— Start of Records for this task —
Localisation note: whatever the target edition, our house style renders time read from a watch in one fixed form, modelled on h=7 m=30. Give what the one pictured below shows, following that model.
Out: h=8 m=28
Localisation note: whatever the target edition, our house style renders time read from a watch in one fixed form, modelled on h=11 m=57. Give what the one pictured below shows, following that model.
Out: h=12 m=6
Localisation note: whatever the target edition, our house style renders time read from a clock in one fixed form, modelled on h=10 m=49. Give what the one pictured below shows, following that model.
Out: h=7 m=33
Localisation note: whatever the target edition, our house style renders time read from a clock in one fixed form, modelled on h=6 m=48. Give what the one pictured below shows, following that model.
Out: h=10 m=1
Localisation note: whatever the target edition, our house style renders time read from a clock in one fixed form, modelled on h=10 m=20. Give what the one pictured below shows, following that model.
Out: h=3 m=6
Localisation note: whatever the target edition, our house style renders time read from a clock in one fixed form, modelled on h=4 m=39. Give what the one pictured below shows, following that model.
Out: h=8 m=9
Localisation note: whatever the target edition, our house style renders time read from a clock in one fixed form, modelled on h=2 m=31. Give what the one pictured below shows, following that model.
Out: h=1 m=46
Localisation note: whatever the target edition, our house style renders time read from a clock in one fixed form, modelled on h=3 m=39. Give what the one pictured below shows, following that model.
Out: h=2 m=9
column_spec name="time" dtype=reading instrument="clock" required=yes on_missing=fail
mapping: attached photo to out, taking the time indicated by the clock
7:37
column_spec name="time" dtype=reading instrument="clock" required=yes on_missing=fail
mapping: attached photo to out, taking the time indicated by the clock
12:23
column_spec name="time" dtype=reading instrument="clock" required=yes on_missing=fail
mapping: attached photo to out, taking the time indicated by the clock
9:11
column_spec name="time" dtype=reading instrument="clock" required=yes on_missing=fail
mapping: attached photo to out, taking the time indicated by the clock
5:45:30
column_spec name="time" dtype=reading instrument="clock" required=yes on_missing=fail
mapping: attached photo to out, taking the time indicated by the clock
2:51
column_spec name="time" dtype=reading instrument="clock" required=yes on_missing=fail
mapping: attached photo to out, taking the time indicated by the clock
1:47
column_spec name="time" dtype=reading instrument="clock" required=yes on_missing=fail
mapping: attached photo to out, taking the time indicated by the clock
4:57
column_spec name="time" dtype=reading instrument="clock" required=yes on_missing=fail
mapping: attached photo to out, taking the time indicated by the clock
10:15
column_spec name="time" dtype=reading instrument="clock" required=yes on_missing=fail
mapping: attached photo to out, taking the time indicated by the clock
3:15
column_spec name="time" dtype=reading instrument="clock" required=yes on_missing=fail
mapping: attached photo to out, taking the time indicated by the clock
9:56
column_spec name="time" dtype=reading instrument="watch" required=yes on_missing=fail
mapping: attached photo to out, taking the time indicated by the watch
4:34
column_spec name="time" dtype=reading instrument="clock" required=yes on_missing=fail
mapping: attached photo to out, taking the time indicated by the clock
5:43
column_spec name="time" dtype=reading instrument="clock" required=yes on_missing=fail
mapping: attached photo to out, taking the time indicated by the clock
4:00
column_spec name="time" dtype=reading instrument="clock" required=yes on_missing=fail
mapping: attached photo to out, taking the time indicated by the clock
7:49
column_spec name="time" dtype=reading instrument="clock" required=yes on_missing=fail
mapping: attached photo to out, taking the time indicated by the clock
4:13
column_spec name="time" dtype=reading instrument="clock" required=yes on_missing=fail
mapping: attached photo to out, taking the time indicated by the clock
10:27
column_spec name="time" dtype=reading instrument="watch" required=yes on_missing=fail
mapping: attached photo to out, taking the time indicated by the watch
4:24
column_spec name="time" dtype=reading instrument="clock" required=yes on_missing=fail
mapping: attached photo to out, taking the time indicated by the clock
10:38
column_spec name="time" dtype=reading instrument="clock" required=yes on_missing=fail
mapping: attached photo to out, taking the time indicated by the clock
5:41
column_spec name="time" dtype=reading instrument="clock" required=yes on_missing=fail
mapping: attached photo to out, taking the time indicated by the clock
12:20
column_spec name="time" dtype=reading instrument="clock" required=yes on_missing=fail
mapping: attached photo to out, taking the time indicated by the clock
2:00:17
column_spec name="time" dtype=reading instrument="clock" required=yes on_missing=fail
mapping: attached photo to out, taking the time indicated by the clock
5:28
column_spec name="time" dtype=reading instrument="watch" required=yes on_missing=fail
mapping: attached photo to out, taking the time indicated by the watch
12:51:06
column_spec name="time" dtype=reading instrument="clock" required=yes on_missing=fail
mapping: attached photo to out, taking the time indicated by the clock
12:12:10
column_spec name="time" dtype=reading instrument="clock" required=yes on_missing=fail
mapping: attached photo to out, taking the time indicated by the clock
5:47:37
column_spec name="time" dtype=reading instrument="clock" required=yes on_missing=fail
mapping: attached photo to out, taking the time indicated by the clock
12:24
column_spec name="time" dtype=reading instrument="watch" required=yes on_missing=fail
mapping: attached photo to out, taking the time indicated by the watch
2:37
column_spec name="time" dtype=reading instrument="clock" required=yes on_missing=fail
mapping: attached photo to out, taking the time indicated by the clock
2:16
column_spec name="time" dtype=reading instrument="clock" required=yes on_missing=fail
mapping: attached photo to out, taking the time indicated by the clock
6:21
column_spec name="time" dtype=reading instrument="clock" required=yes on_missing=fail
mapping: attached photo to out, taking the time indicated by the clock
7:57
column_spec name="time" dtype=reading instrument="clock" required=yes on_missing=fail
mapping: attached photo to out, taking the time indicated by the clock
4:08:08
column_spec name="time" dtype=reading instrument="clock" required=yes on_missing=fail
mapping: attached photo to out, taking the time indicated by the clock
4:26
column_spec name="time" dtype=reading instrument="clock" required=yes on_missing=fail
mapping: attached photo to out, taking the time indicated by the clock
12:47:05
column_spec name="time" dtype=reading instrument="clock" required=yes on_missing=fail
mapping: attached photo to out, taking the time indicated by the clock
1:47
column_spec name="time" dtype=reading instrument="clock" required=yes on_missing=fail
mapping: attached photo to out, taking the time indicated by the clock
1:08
— End of Records for this task —
#### Your instructions
Transcribe every one of the records above word for word, leaving nothing out and changing nothing.

#### The reply
Localisation note: whatever the target edition, our house style renders time read from a watch in one fixed form, modelled on h=7 m=30. Give what the one pictured below shows, following that model.
Out: h=8 m=28
Localisation note: whatever the target edition, our house style renders time read from a watch in one fixed form, modelled on h=11 m=57. Give what the one pictured below shows, following that model.
Out: h=12 m=6
Localisation note: whatever the target edition, our house style renders time read from a clock in one fixed form, modelled on h=10 m=49. Give what the one pictured below shows, following that model.
Out: h=7 m=33
Localisation note: whatever the target edition, our house style renders time read from a clock in one fixed form, modelled on h=6 m=48. Give what the one pictured below shows, following that model.
Out: h=10 m=1
Localisation note: whatever the target edition, our house style renders time read from a clock in one fixed form, modelled on h=10 m=20. Give what the one pictured below shows, following that model.
Out: h=3 m=6
Localisation note: whatever the target edition, our house style renders time read from a clock in one fixed form, modelled on h=4 m=39. Give what the one pictured below shows, following that model.
Out: h=8 m=9
Localisation note: whatever the target edition, our house style renders time read from a clock in one fixed form, modelled on h=2 m=31. Give what the one pictured below shows, following that model.
Out: h=1 m=46
Localisation note: whatever the target edition, our house style renders time read from a clock in one fixed form, modelled on h=3 m=39. Give what the one pictured below shows, following that model.
Out: h=2 m=9
column_spec name="time" dtype=reading instrument="clock" required=yes on_missing=fail
mapping: attached photo to out, taking the time indicated by the clock
7:37
column_spec name="time" dtype=reading instrument="clock" required=yes on_missing=fail
mapping: attached photo to out, taking the time indicated by the clock
12:23
column_spec name="time" dtype=reading instrument="clock" required=yes on_missing=fail
mapping: attached photo to out, taking the time indicated by the clock
9:11
column_spec name="time" dtype=reading instrument="clock" required=yes on_missing=fail
mapping: attached photo to out, taking the time indicated by the clock
5:45:30
column_spec name="time" dtype=reading instrument="clock" required=yes on_missing=fail
mapping: attached photo to out, taking the time indicated by the clock
2:51
column_spec name="time" dtype=reading instrument="clock" required=yes on_missing=fail
mapping: attached photo to out, taking the time indicated by the clock
1:47
column_spec name="time" dtype=reading instrument="clock" required=yes on_missing=fail
mapping: attached photo to out, taking the time indicated by the clock
4:57
column_spec name="time" dtype=reading instrument="clock" required=yes on_missing=fail
mapping: attached photo to out, taking the time indicated by the clock
10:15
column_spec name="time" dtype=reading instrument="clock" required=yes on_missing=fail
mapping: attached photo to out, taking the time indicated by the clock
3:15
column_spec name="time" dtype=reading instrument="clock" required=yes on_missing=fail
mapping: attached photo to out, taking the time indicated by the clock
9:56
column_spec name="time" dtype=reading instrument="watch" required=yes on_missing=fail
mapping: attached photo to out, taking the time indicated by the watch
4:34
column_spec name="time" dtype=reading instrument="clock" required=yes on_missing=fail
mapping: attached photo to out, taking the time indicated by the clock
5:43
column_spec name="time" dtype=reading instrument="clock" required=yes on_missing=fail
mapping: attached photo to out, taking the time indicated by the clock
4:00
column_spec name="time" dtype=reading instrument="clock" required=yes on_missing=fail
mapping: attached photo to out, taking the time indicated by the clock
7:49
column_spec name="time" dtype=reading instrument="clock" required=yes on_missing=fail
mapping: attached photo to out, taking the time indicated by the clock
4:13
column_spec name="time" dtype=reading instrument="clock" required=yes on_missing=fail
mapping: attached photo to out, taking the time indicated by the clock
10:27
column_spec name="time" dtype=reading instrument="watch" required=yes on_missing=fail
mapping: attached photo to out, taking the time indicated by the watch
4:24
column_spec name="time" dtype=reading instrument="clock" required=yes on_missing=fail
mapping: attached photo to out, taking the time indicated by the clock
10:38
column_spec name="time" dtype=reading instrument="clock" required=yes on_missing=fail
mapping: attached photo to out, taking the time indicated by the clock
5:41
column_spec name="time" dtype=reading instrument="clock" required=yes on_missing=fail
mapping: attached photo to out, taking the time indicated by the clock
12:20
column_spec name="time" dtype=reading instrument="clock" required=yes on_missing=fail
mapping: attached photo to out, taking the time indicated by the clock
2:00:17
column_spec name="time" dtype=reading instrument="clock" required=yes on_missing=fail
mapping: attached photo to out, taking the time indicated by the clock
5:28
column_spec name="time" dtype=reading instrument="watch" required=yes on_missing=fail
mapping: attached photo to out, taking the time indicated by the watch
12:51:06
column_spec name="time" dtype=reading instrument="clock" required=yes on_missing=fail
mapping: attached photo to out, taking the time indicated by the clock
12:12:10
column_spec name="time" dtype=reading instrument="clock" required=yes on_missing=fail
mapping: attached photo to out, taking the time indicated by the clock
5:47:37
column_spec name="time" dtype=reading instrument="clock" required=yes on_missing=fail
mapping: attached photo to out, taking the time indicated by the clock
12:24
column_spec name="time" dtype=reading instrument="watch" required=yes on_missing=fail
mapping: attached photo to out, taking the time indicated by the watch
2:37
column_spec name="time" dtype=reading instrument="clock" required=yes on_missing=fail
mapping: attached photo to out, taking the time indicated by the clock
2:16
column_spec name="time" dtype=reading instrument="clock" required=yes on_missing=fail
mapping: attached photo to out, taking the time indicated by the clock
6:21
column_spec name="time" dtype=reading instrument="clock" required=yes on_missing=fail
mapping: attached photo to out, taking the time indicated by the clock
7:57
column_spec name="time" dtype=reading instrument="clock" required=yes on_missing=fail
mapping: attached photo to out, taking the time indicated by the clock
4:08:08
column_spec name="time" dtype=reading instrument="clock" required=yes on_missing=fail
mapping: attached photo to out, taking the time indicated by the clock
4:26
column_spec name="time" dtype=reading instrument="clock" required=yes on_missing=fail
mapping: attached photo to out, taking the time indicated by the clock
12:47:05
column_spec name="time" dtype=reading instrument="clock" required=yes on_missing=fail
mapping: attached photo to out, taking the time indicated by the clock
1:47
column_spec name="time" dtype=reading instrument="clock" required=yes on_missing=fail
mapping: attached photo to out, taking the time indicated by the clock
1:08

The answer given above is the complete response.